Господин Чаттерджи сказал: «Если говорить о тиграх, то лучшие в „Рудрапраяге“[528]
. Крупные, гигантские зверюги. <…> Но такова [священная] сила этого места, что они ни на кого не нападают. В конце концов, ведь все [люди там] это паломники. Они ловят и едят только „сахибов“ [европейцев, белых людей]. <…> Адвокат Бинод сказал: «Какие замечательные тигры! Нельзя ли сюда завезти нескольких? „Сварадж“[529] быстро наступил бы. „Свадеши“, бомбы, прялки, раскол в законодательных советах[530] – без всего этого можно было бы обойтись». Такой разговор шел однажды вечером в «байтхакхане» у Бангашлочан-бабу. Он был поглощен чтением английской книги «Как быть счастливым, даже будучи женатым». Его шурин Наген и племянник Удай также были здесь.Чаттерджи затянулся кальяном на целую минуту и сказал:
– А почему вы полагаете, что этого еще не попробовали?
– Правда? Но в отчете Роулетта[531]
об этом не упоминается.– То есть вы читали отчет? Послушайте, разве правительство обо всем знает? Есть многое на свете – или как там поговорка гласит.
– Почему бы вам не рассказать нам об этом?
Чаттерджи помолчал какое-то время, а затем произнес:
– Хм-м-м…
Наген просительным тоном:
– Почему бы и нет, мистер Чаттерджи?
Чаттерджи встал, выглянул за дверь, посмотрел в окно, и, вернувшись на место, повторил:
– Хм-м-м.
– Что вы там искали? – спросил Бинод.
– Только удостоверился, что внезапно тут не появился Харен Гхосал. Это полицейский шпион, лучше быть осторожным с самого начала.
Бангшалочан отложил книгу и произнес:
– Лучше бы вам не обсуждать эти темы здесь. Не должны такие истории звучать в доме магистрата.
В итоге Чаттерджи все-таки рассказывает свою историю, но лишь согласившись с условием Бангшалочана, что он опустит «излишне крамольные» моменты[532]
. Мне хотелось бы подчеркнуть здесь две вещи. Во-первых, редакторско-цензорская роль хозяина, которая становится ясна только в конце диалога, когда патрон собрания Бангшалочан произносит всего несколько слов, но тем самым определяет правила обсуждения на «адде». Это относит пространство данного собрания ближе к «маджлишу», чем к демократической, модерной «адде». Второй важный для меня момент – то, как аккуратно, через название книги, которую читает Бангшалочан, автор рассказа привлекает наше внимание к гендерной природе пространства. К этой теме я еще вернусь ближе к концу главы.Если в «маджлише» гостеприимство хозяина давало ему власть мягко (а иногда не слишком мягко) поправлять ход беседы, то на другом полюсе находилась «адда» в кофейне или в чайной, где в отсутствие патрона было принято правило «угощения по-голландски»[533]

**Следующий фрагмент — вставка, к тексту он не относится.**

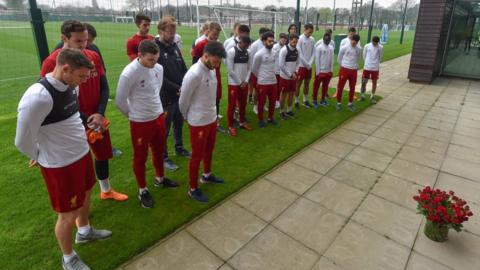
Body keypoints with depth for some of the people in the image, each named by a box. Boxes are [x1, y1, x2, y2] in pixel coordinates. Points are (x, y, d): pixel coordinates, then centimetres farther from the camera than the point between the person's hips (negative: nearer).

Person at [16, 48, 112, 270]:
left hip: (82, 154, 8)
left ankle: (84, 232, 54)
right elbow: (22, 141, -18)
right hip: (60, 165, -8)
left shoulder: (71, 85, -3)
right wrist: (43, 158, 0)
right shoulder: (37, 97, -29)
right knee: (69, 214, 10)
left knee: (85, 195, 27)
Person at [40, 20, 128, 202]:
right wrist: (86, 121, -15)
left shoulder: (93, 57, -2)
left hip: (98, 120, 5)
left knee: (103, 154, 19)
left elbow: (104, 87, 3)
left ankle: (106, 191, 42)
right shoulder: (52, 63, -16)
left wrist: (100, 114, -11)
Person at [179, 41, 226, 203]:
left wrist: (213, 114, 14)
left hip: (212, 118, 8)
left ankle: (207, 175, 47)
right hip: (198, 122, -8)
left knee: (209, 150, 24)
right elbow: (183, 101, -14)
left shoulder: (211, 70, 2)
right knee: (197, 155, 5)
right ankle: (193, 189, 23)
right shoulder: (194, 74, -25)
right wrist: (187, 117, 2)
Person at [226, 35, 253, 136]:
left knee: (243, 104, 15)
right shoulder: (231, 51, -13)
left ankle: (242, 122, 32)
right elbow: (230, 70, -15)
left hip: (244, 83, 6)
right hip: (234, 83, -6)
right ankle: (230, 126, 11)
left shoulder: (247, 52, 7)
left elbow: (249, 68, 11)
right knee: (232, 105, 1)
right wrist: (239, 82, -9)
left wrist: (246, 81, -2)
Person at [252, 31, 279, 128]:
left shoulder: (273, 53, 5)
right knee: (261, 102, 6)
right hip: (263, 83, -6)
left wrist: (271, 75, 15)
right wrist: (261, 77, 9)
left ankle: (270, 118, 31)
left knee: (273, 101, 14)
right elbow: (254, 69, -3)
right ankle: (260, 120, 21)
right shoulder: (259, 54, -13)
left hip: (273, 81, 6)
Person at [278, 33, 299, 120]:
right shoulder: (284, 50, -16)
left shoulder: (296, 50, 4)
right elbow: (281, 65, -19)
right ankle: (282, 112, 17)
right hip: (285, 77, -6)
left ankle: (289, 110, 29)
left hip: (293, 76, 6)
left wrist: (295, 72, -2)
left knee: (291, 93, 14)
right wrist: (290, 75, -15)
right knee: (283, 94, 4)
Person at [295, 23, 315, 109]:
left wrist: (310, 64, -6)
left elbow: (313, 53, 6)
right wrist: (306, 64, -12)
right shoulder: (300, 39, -11)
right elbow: (299, 54, -14)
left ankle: (305, 100, 24)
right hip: (301, 65, -5)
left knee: (307, 83, 13)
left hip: (309, 66, 5)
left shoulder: (312, 39, 5)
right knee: (298, 84, 1)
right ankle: (296, 101, 10)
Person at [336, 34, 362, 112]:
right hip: (344, 69, -3)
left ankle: (350, 104, 21)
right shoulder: (344, 48, -9)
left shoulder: (359, 49, 1)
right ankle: (338, 103, 16)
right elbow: (339, 58, 3)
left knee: (352, 88, 9)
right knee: (340, 87, 2)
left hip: (354, 70, 3)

(приношу бенгальские извинения голландцам!)[534]. Однако, здесь мы видим интересный поворот, с которым бенгальцы адаптируют демократию и индивидуализм к культуре «адды». Бенгальское выражение, соответствующее «угощению по-голландски», представляет собой цепочку бессмысленных английских слов: his his, whose whose[535]. Это буквальный (перевернутый) перевод «джар джар тар тар» («чей чей, его его»). Это выражение было в ходу уже в 1960-е годы. Я не знаю, когда оно появилось, но Сагармай Гхош, редактор известного бенгальского литературного журнала «Деш», упоминает это выражение в своих воспоминаниях об «адде», которая собиралась еще в 1950-е годы[536].